There hasn’t been much growth on offense, and Stafford has regressed in Jim Bob Cooter’s outdated system. But the defense, coordinated by Paul Pasqualoni, has gotten tougher, now ranked 12th in the NFL.

“We knew we’d have a little bit of a learning curve, and it was trial by fire the first few weeks,” Davis said. “Everything is on the up and up right now.”

Change the culture

Part of Patricia’s charge is to change the culture of the league’s ultimate treadmill team – the Lions are 62-63 since 2011. Part of Quinn’s charge is to upgrade the talent to help change the culture, but tearing down and tanking was never part of the plan.

For fans, it sounds fanciful.

For players, it sounds borderline offensive.

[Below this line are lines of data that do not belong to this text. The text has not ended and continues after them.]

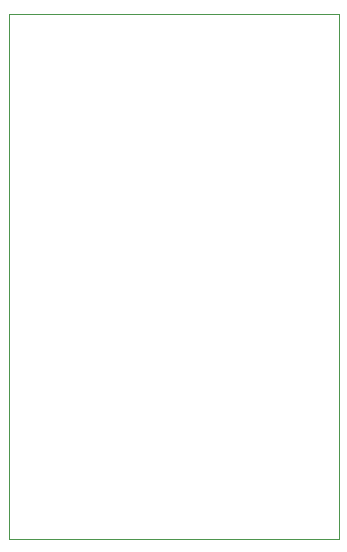
<source format=gbr>
G04 #@! TF.GenerationSoftware,KiCad,Pcbnew,5.1.5+dfsg1-2build2*
G04 #@! TF.CreationDate,2021-03-19T14:08:30-04:00*
G04 #@! TF.ProjectId,hawk,6861776b-2e6b-4696-9361-645f70636258,rev?*
G04 #@! TF.SameCoordinates,Original*
G04 #@! TF.FileFunction,Profile,NP*
%FSLAX46Y46*%
G04 Gerber Fmt 4.6, Leading zero omitted, Abs format (unit mm)*
G04 Created by KiCad (PCBNEW 5.1.5+dfsg1-2build2) date 2021-03-19 14:08:30*
%MOMM*%
%LPD*%
G04 APERTURE LIST*
%ADD10C,0.050000*%
G04 APERTURE END LIST*
D10*
X121920000Y-119380000D02*
X149860000Y-119380000D01*
X149860000Y-74930000D02*
X149860000Y-119380000D01*
X121920000Y-119380000D02*
X121920000Y-74930000D01*
X121920000Y-74930000D02*
X149860000Y-74930000D01*
M02*

</source>
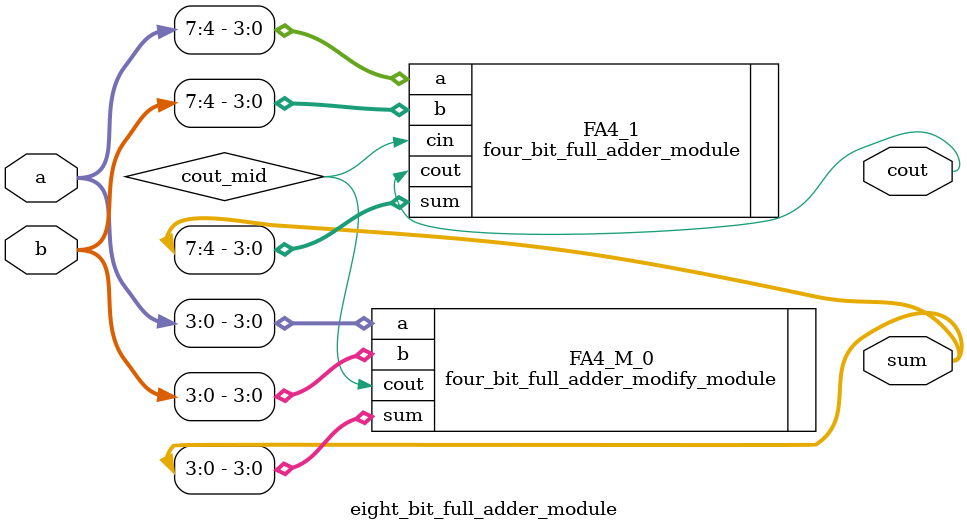
<source format=v>
module eight_bit_full_adder_module (a, b, sum, cout);
	input [7:0] a, b;
	output [7:0] sum;
	output cout;

	wire cout_mid;

	//Fill this out	
    four_bit_full_adder_modify_module FA4_M_0 (.a(a[3:0]), .b(b[3:0]), .sum(sum[3:0]), .cout(cout_mid));
    four_bit_full_adder_module FA4_1 (.a(a[7:4]), .b(b[7:4]), .cin(cout_mid), .sum(sum[7:4]), .cout(cout));
endmodule

</source>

“If you’re gonna tank in something, you tank in basketball or baseball, where it’s not physical,” Glover Quin said. “You go out on a football field, you’re gonna get yourself hurt, so you better come ready to play. Anytime you got an opportunity to play, you learn a lot, you get more comfortable with teammates, it just builds the relationships and the rapport.”

The overwhelming odds are, the Lions won’t make the playoffs and also won’t get a top-five pick. The painful odds are, we’ll resume this tedious old debate next season.